Uzodinma Iweala's startling talent erupted five years ago when, aged 24, he joined the ranks of Granta's Best Young American Novelists. His debut, Beasts of No Nation, about child soldiers in west Africa, has been translated into 11 languages and showered with prizes.
Washington-born Iweala is the son of Ngozi Okonjo-Iweala, the Nigerian finance minister who recently made a failed bid to become the first African head of the World Bank. He is also a doctor and his new book, years in the writing, is an attempt to explain why Aids has hit Africa so much harder than anywhere else.
Our Kind of People proves a disappointing switch to non-fiction. While Iweala poses many pertinent questions about Aids and Africa, most notably the way this relationship is defined from outside, he fails to provide answers beyond the anecdotal. Even his novelist's gift for intimate description falls surprisingly flat, despite the open goal offered by his travels around Nigeria.
With a foot in both camps, Iweala's strength is his alertness to post-Edward Said critiques of western conceptions of Africa. It was in New York in 2006, at a lecture about Aids, that he heard a speaker refer to Africans as "dropping like flies": "'Dropping like flies' is an often used and, as a result, rather innocuous simile," he recalls. "But in that context it made me wonder: is this how Africans are considered, as insects, animals, not human?"

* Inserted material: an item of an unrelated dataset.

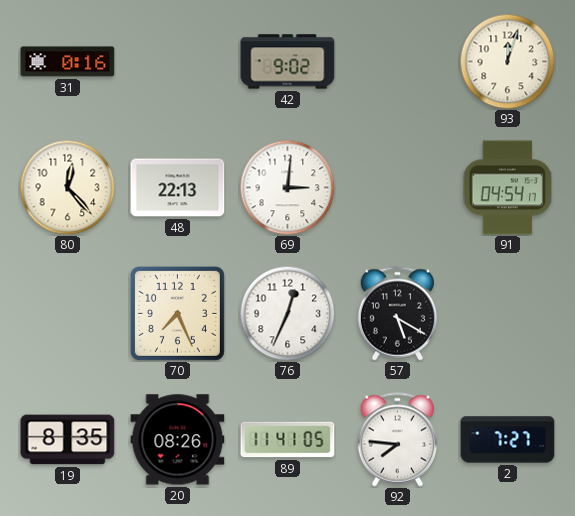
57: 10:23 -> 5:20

He "suddenly felt very aware of and protective of my African-ness". So what does it mean to say, he asks, that of the estimated 33.3m people in the world who are HIV positive, some 22.5m are in sub-Saharan Africa? In search of an answer, he makes several trips to Nigeria, where around 3m people are living with HIV – the third highest HIV-positive population in the world.
What follows is a succession of interviews with people ranging from health activists to motorists; policemen to prostitutes. The conversations do produce flashes of insight on sex, death and stigma, but too often descend into leaden banality.
More compelling is his argument that a warped perspective manifest in Joseph Conrad's description of "black shadows of disease and starvation" still persists in reporting by the likes of CNN, the New York Times and the New Yorker. "Disease is African-ness and African-ness is a disease," he writes. "So powerful is this association that a condition attributable to approximately 4% of the African continent's population becomes the narrative for the other 96%."
Iweala also points out how, having emerged as a "gay disease" in 1980s America, Aids has always been linked with the idea of transgressive sexuality, which has dovetailed with timeworn caricatures of Africans as sexually promiscuous.
An Aids scientist tells Iweala that Africans are no more promiscuous than westerners – the average number of partners is about the same – but have different patterns of sexual interaction. While people in the west tend to have one monogamous relationship at a time, the theory goes, in Africa there is a higher frequency of concurrent relationships that create "sexual networks" likely to transmit HIV faster. Poverty is also cited as both a cause and symptom of the epidemic.
Iweala does humanise the faceless victims of Aids in Africa, but he is guilty of using Nigeria to generalise about the entire continent. There is insufficient consideration of how the western prejudice he diagnoses produced an extreme reaction in countries such as South Africa, where former president Thabo Mbeki questioned the link between HIV and Aids and accused the pharmaceutical industry of conspiracy. Mbeki's "Aids denialism" was estimated by Harvard to have led to more than 300,000 unnecessary deaths, though the country – under Mbeki's polygamous successor – is now hailed as a leader in testing and treatment. Such case studies could have helped to make this a deeper, more substantial work. In their absence, Our Kind of People might have been an excellent long magazine article. It does not quite add up to a book.